Data entries:
++++++++++++++++++++

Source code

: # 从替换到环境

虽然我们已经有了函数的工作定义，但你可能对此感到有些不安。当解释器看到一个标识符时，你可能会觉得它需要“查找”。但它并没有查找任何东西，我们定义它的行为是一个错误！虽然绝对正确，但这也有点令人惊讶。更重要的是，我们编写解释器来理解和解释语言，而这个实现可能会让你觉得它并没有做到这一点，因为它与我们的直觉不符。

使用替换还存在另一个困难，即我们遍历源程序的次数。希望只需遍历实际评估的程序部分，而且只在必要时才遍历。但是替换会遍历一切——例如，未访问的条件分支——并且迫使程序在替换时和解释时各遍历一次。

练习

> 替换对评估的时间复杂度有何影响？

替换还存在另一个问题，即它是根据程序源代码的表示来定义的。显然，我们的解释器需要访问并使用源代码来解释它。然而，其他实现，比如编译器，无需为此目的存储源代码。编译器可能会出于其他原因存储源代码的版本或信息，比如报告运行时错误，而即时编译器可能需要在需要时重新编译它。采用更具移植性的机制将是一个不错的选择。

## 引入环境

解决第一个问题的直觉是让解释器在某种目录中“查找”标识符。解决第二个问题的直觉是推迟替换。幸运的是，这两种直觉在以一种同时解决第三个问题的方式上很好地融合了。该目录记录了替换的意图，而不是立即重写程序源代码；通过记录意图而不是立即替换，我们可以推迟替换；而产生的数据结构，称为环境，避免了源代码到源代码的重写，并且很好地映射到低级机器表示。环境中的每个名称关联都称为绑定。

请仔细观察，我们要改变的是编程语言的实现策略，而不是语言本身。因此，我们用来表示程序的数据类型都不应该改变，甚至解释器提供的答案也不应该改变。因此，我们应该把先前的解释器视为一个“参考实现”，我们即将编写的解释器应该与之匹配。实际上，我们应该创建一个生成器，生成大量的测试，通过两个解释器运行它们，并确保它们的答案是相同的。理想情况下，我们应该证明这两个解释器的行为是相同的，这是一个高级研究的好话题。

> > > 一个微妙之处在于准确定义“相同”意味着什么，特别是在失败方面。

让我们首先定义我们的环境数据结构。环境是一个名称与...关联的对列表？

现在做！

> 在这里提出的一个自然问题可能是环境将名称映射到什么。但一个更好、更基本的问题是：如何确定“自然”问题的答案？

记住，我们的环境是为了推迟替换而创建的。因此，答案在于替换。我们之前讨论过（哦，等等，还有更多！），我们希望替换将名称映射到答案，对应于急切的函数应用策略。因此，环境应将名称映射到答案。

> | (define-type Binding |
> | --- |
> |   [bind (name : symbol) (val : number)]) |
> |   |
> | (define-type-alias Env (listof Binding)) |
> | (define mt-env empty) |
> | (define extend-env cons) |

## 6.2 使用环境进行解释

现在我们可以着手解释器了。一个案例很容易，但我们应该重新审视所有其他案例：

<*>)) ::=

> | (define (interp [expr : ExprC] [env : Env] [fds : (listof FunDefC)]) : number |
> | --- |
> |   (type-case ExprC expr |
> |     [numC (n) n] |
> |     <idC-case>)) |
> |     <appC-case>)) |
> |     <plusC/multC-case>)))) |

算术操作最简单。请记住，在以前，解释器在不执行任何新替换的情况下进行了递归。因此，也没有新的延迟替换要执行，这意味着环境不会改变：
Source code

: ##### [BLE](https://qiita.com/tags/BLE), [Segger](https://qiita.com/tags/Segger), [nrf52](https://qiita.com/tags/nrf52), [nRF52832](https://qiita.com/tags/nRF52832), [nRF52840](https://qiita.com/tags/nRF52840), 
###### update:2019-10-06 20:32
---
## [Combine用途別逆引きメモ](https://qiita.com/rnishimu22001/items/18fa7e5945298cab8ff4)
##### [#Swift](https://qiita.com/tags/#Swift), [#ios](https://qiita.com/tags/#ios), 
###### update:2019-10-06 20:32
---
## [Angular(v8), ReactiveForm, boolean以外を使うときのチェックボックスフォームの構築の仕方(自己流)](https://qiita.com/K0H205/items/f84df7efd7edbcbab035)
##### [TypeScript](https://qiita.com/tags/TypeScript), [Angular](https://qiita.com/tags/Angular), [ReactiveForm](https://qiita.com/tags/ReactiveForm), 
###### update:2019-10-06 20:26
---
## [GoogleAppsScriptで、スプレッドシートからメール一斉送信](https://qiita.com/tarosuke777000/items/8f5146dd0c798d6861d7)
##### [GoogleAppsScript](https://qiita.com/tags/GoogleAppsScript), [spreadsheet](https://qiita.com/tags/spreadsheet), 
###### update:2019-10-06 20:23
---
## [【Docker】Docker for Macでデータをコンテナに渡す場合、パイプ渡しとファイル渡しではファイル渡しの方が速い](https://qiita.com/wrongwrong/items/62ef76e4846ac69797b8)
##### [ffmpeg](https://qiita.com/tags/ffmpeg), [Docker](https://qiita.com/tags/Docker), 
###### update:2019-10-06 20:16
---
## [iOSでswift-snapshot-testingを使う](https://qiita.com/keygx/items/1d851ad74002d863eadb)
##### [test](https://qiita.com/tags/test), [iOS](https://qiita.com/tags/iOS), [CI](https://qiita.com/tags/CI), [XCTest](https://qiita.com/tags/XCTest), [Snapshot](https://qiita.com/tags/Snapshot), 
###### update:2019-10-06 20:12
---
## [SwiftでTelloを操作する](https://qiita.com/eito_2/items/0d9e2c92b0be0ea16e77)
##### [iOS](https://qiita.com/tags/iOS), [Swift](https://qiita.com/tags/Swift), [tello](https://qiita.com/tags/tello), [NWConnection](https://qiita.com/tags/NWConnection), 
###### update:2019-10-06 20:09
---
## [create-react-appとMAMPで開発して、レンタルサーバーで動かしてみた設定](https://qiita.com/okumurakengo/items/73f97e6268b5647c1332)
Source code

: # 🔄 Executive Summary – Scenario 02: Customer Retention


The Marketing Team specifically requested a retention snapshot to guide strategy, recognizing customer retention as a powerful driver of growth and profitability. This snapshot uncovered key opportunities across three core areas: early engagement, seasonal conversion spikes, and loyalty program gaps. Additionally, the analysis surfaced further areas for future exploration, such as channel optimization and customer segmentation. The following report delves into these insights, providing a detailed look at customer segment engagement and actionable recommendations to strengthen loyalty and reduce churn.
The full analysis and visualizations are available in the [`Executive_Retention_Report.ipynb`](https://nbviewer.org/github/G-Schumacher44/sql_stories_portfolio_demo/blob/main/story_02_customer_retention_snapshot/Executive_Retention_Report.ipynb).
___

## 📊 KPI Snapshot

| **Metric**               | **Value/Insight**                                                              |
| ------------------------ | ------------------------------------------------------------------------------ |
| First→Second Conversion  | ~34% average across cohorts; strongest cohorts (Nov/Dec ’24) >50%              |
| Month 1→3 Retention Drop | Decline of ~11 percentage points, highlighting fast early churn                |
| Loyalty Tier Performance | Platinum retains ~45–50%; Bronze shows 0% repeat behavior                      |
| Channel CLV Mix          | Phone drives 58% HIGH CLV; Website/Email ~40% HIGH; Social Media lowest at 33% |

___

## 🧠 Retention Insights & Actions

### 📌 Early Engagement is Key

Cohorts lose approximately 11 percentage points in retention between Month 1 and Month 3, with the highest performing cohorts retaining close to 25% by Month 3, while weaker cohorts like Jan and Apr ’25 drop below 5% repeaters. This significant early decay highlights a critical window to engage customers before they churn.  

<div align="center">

++++++++++++++++++++

YOUR INSTRUCTIONS:
Lines with the word "ReactiveForm" in them are the answer; report each one from the data.

ANSWER BOX:
## [Angular(v8), ReactiveForm, boolean以外を使うときのチェックボックスフォームの構築の仕方(自己流)](https://qiita.com/K0H205/items/f84df7efd7edbcbab035)
##### [TypeScript](https://qiita.com/tags/TypeScript), [Angular](https://qiita.com/tags/Angular), [ReactiveForm](https://qiita.com/tags/ReactiveForm), 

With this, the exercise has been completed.